While reading the P4Runtime API specification, I noticed that a data plane can have multiple controls, even outside the target. The specification states that multiple controllers with write access can be connected to the same data plane if they have different roles. However, it doesn’t specify how to define these roles for write access to specific entities.
I’m using the P4Runtime shell for Python and BMv2 (simple_switch_grpc), but I couldn’t find a way to define roles in either of these.
How can I define roles?
Is there a way to allow a remote controller to connect to the target gRPC server (I can only connect from the switch, since the server is running on the loopback addres)?
I would recommend attempting to write to extremely simple controller programs that simply fill in this role field with different string values from each other, and see whether they can both connect and continuously add/delete entries of a table (different P4 tables for each controller), and verify that this actually works.
I suspect that BMv2 probably currently does nothing to check that the value of the role field have particular values, only whether they are the same or different for different client connections.
If the role value is the same for a set of clients, then only one of them is selected to be the primary for that role, and only the primary should be able to successfully perform WriteRequest messages.
If the role value is different for two clients, both of them should be able to simultaneously be considered primaries, and both succeed at performing WriteRequest messages.
As the P4Runtime API spec mentions, it is currently out of scope, and not defined anywhere public that I have seen, to more completely specify the meaning of particular values for the role field. I suspect that the existing open source P4Runtime API server should simply compare them to see if they are equal or different, and behave as described above.
When you start a simple_switch_grpc process on a Linux system, it should start listening for incoming TCP connection requests on the default P4Runtime API TCP port number (port number 9559 by default, but you can change that via a command line option when starting simple_switch_grpc).
If you do not have any kind of firewall software configured on the Linux system, it should be able to accept connections from other hosts that can reach it over the Internet. Going to another system and first trying to “ping” the host running simple_switch_grpc to see if they can communicate at all, if that succeeds, then try ‘telnet 9559` and see if it can connect. If not, start with trying to find out why that is being blocked, by looking up firewall configuration options for the operating system where you are running simple_switch_grpc.
I tried to connect multiple controllers to the switch, to do this I had to use incresing election_id(s).
According to the specifications:
P4Runtime’s client arbitration mechanism ensures that only the current primary can modify state on the switch, and that the election_id is monotonically increasing. For example, the switch must finish all previous write operations before before selecting a different primary, and must only accept write requests from the current primary
The result is that only the controller connected with the highest election_id (the primary) can use write access and packet I/O. If I try to perform actions that require write access from another controller, even with a different role name, I get the “Not primary” error.
This is exactly what I expected, since I didn’t define the role and the corresponding non-overlapping entites, as required by the specification:
Multiple controllers may have orthogonal, non-overlapping, “roles” (or “realms”) and should be able to push forwarding entities simultaneously.
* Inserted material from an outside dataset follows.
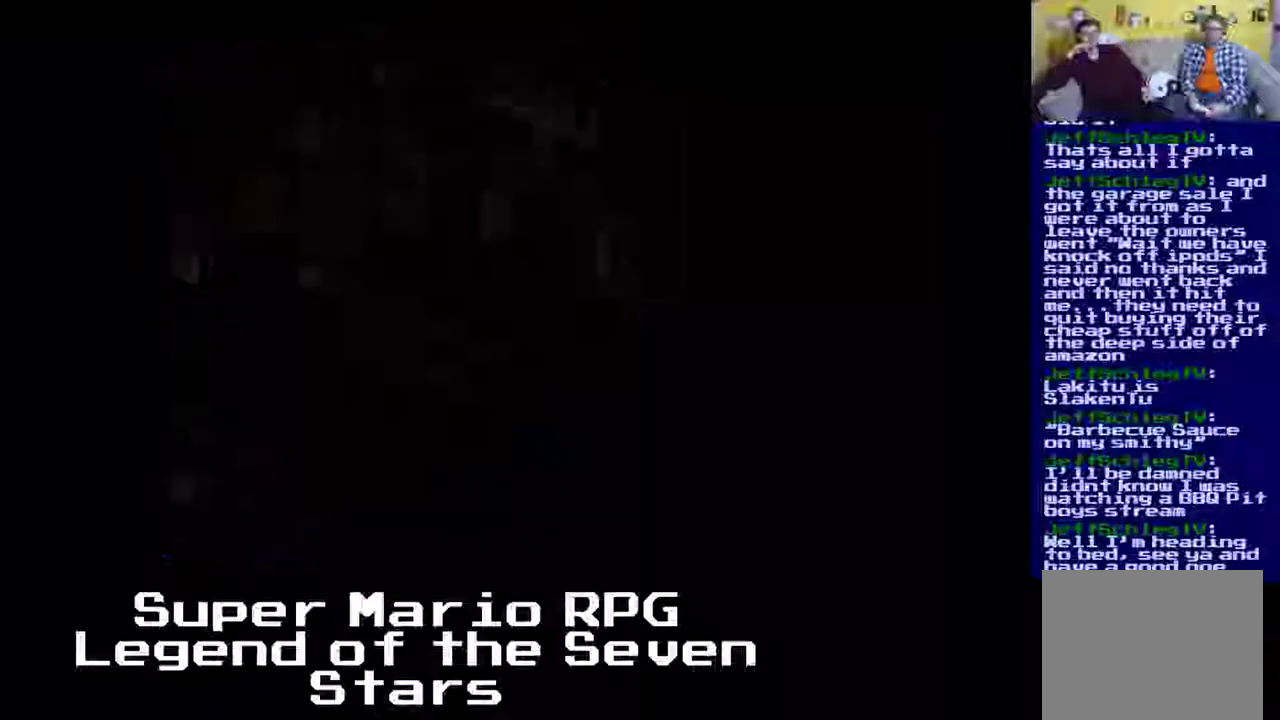
{"buttons": ["X", "DPAD_RIGHT"], "left_stick": "center", "events": [[400, "DPAD_UP", "up"]]}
The control plane can be partitioned into multiple roles and each role will have a set of controllers, one of which is the primary and the rest are backups. Role definition, i.e. how P4 entities get assigned to each role, is out-of-scope of this document.
It could be that BMv2 is simply ignoring the role, or it is ignoring the role name I’m using because no such role has been defined (is there currently a way to define roles using BMv2?), so the default role is used.
A controller can omit the role message in MasterArbitrationUpdate. This implies the “default role”, which corresponds to “full pipeline access”.
I am working in a Mininet-defined topology, and from other devices than the switch I can’t access the gRPC server (the switch has’t an IP address).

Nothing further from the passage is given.